The Internet economy is projected to reach $4.2 trillion by 2016. According to Andrew Nusca of Smart Planet, if it were an economy of a nation, it would be ahead of Germany, and just behind the U.S., China, India, and Japan. According to McKinsey Global Institute, as a dedicated industry, the Internet would outperform agriculture and utilities. On average, it contributes nearly 4% to GDP in the 13 countries covered by their research (image below) — an amount the size of Spain or Canada in terms of GDP, and growing at a faster rate than that of Brazil.

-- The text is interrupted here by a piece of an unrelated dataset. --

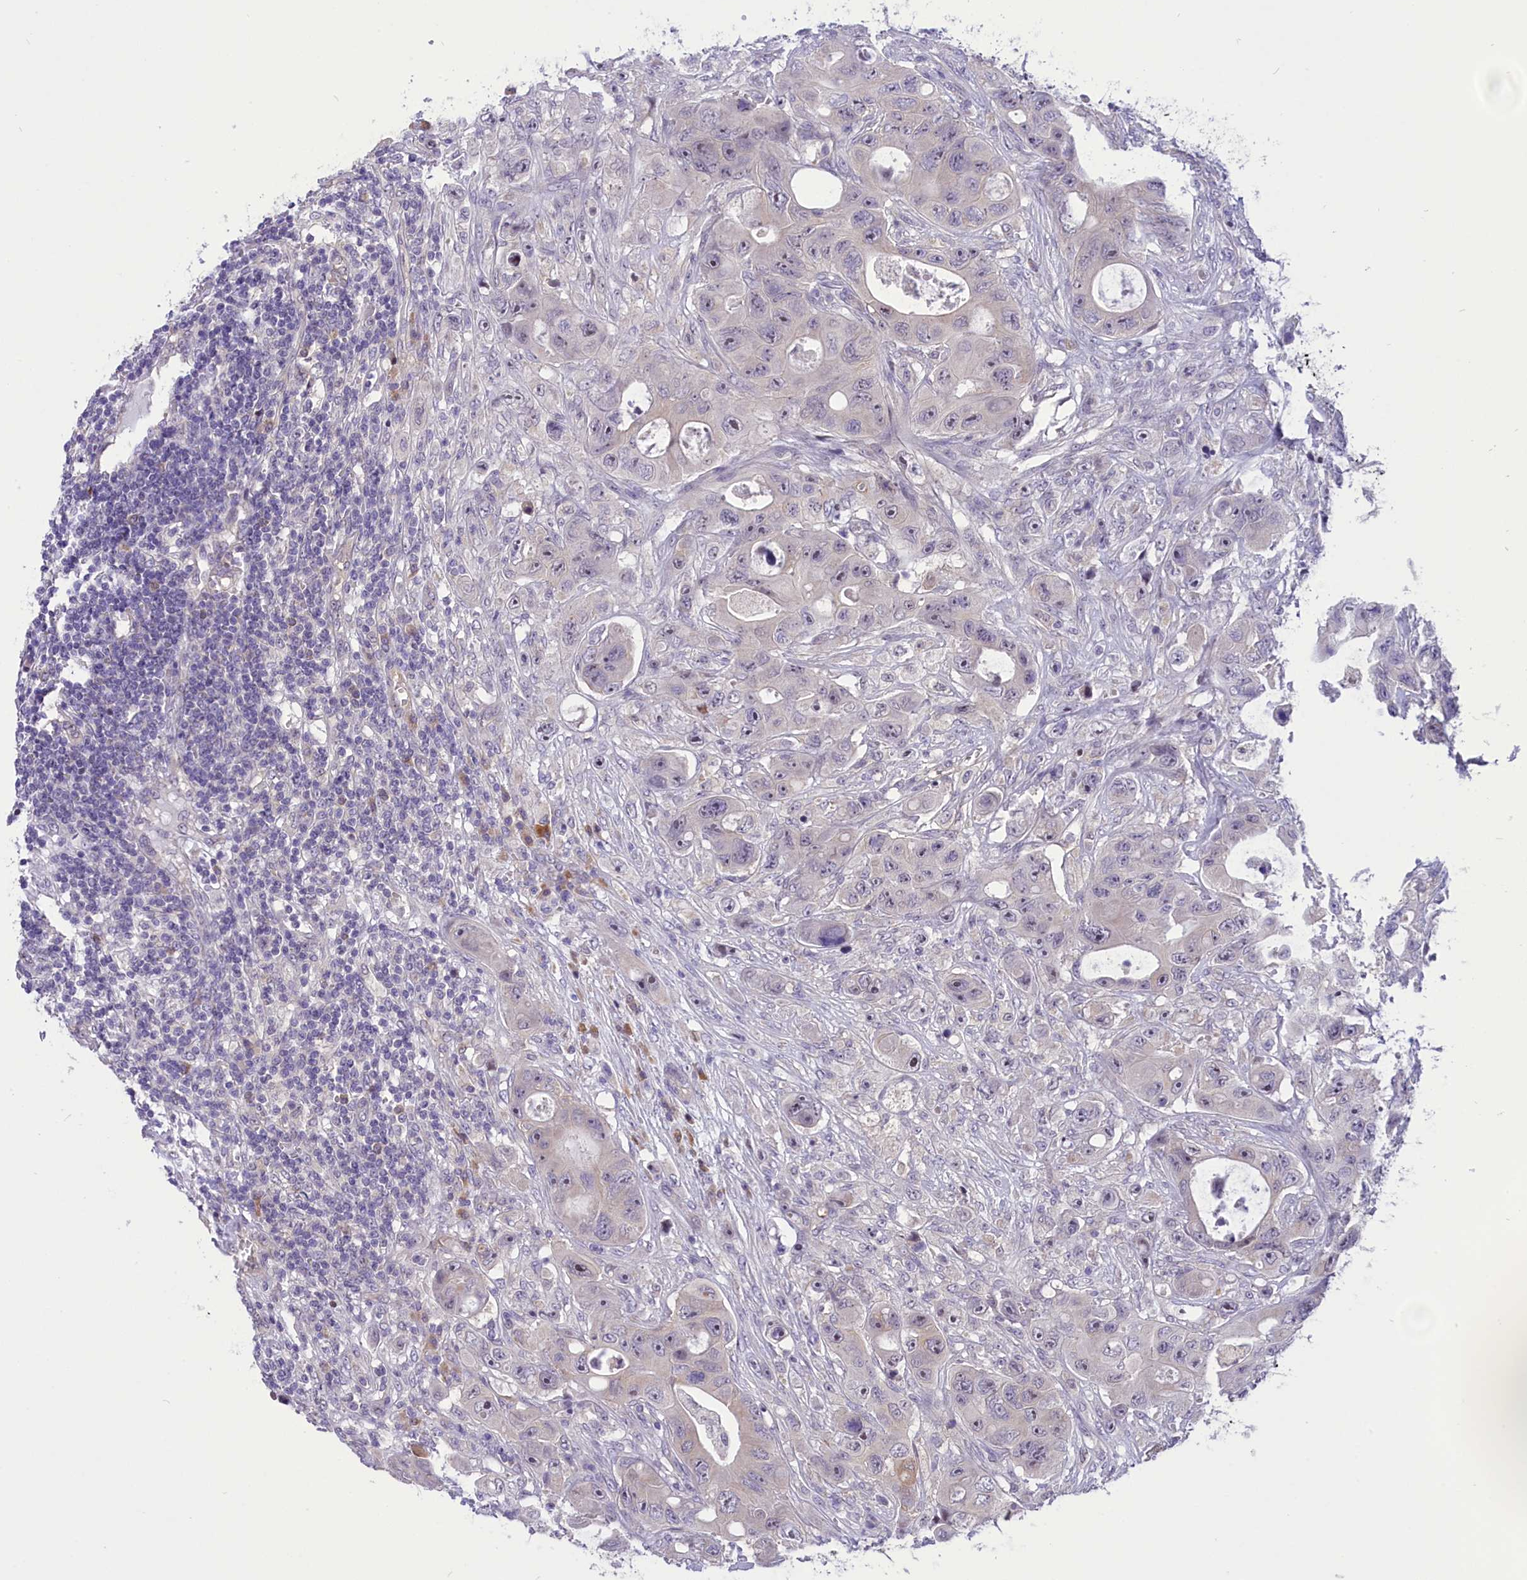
{"staining": {"intensity": "negative", "quantity": "none", "location": "none"}, "tissue": "colorectal cancer", "cell_type": "Tumor cells", "image_type": "cancer", "snomed": [{"axis": "morphology", "description": "Adenocarcinoma, NOS"}, {"axis": "topography", "description": "Colon"}], "caption": "Immunohistochemistry micrograph of neoplastic tissue: human adenocarcinoma (colorectal) stained with DAB displays no significant protein positivity in tumor cells.", "gene": "DCAF16", "patient": {"sex": "female", "age": 46}}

My question is, why isn’t our government doing more to foster online ventures and tech start-ups? Similar to the highway investment FDR made back in his days. The numbers to sustain such initiatives speak for themselves:
- In 2010, the value of online retail was $252 billion (BCC)

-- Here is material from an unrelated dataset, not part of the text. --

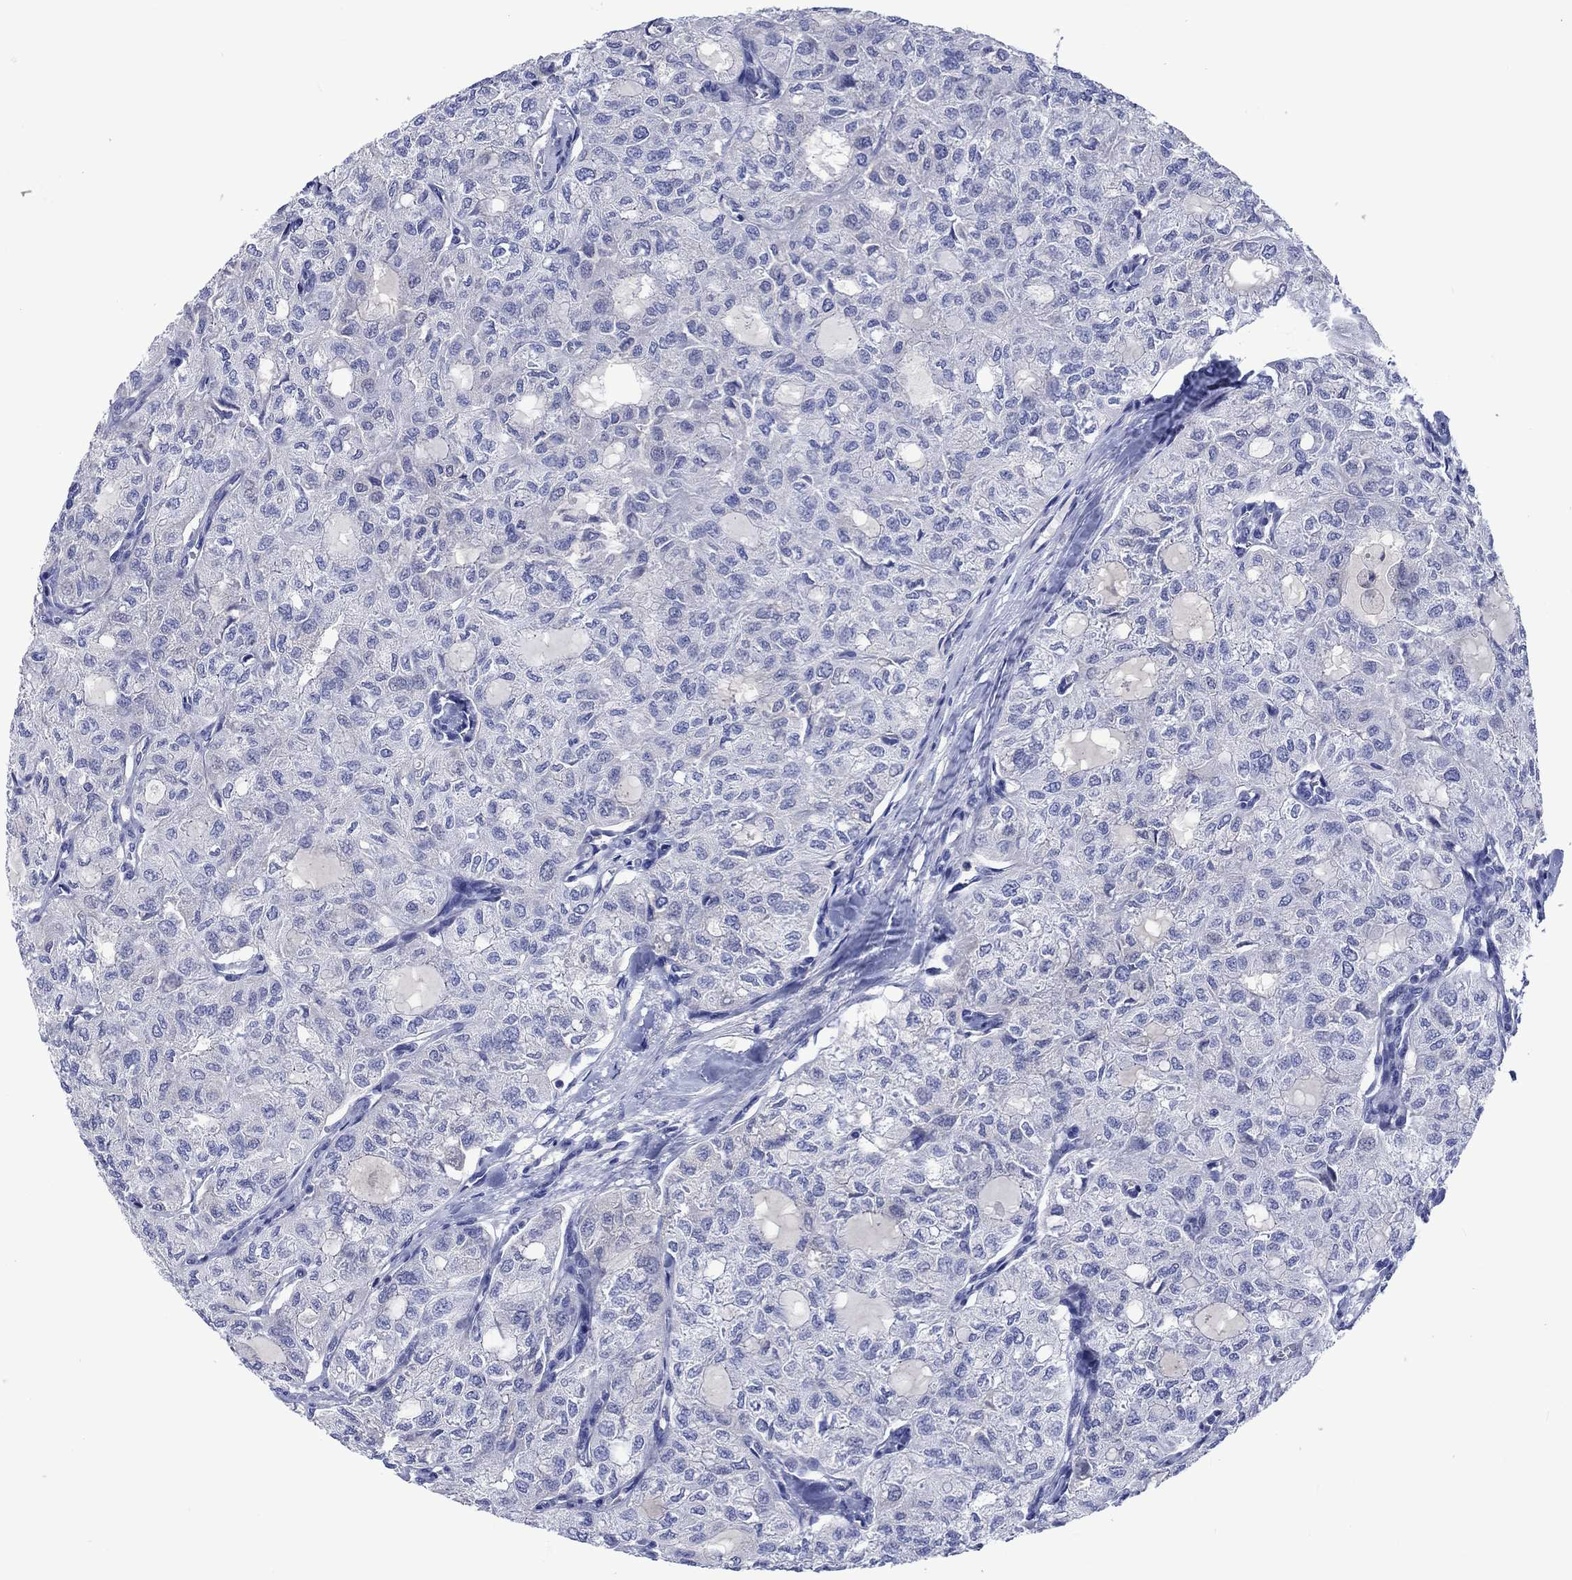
{"staining": {"intensity": "negative", "quantity": "none", "location": "none"}, "tissue": "thyroid cancer", "cell_type": "Tumor cells", "image_type": "cancer", "snomed": [{"axis": "morphology", "description": "Follicular adenoma carcinoma, NOS"}, {"axis": "topography", "description": "Thyroid gland"}], "caption": "IHC image of thyroid cancer (follicular adenoma carcinoma) stained for a protein (brown), which exhibits no staining in tumor cells. The staining was performed using DAB (3,3'-diaminobenzidine) to visualize the protein expression in brown, while the nuclei were stained in blue with hematoxylin (Magnification: 20x).", "gene": "TOMM20L", "patient": {"sex": "male", "age": 75}}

- The added value of ROPO (research online, purchase offline) contributed $482 billion
As a ‘best practice’ example, let’s look at South Korea. The country boasts the fastest, most reliable internet access (the U.S. is #26). Research shows that doubling the broadband speed increases GDP by 0.3%. A 1000 times increase in broadband speed could mean a 3.0% boost in GDP.
If the U.S. were to build out 1 gigabit per second Internet, there should be a one-time boost of about 2.5% in GDP. This would mean an additional $375 billion each year and increasing with further GDP growth.
Today, the U.S. has an average broadband speed of about 4-5 mbps and in 2009, the FCC’s National Broadband plan claimed it would cost about $350 billion to fully upgrade America’s infrastructure. By comparison, South Korea, a country of 48 million people, spent $24 billion to rollout gigabit per second Internet that is scheduled to wrap up this year.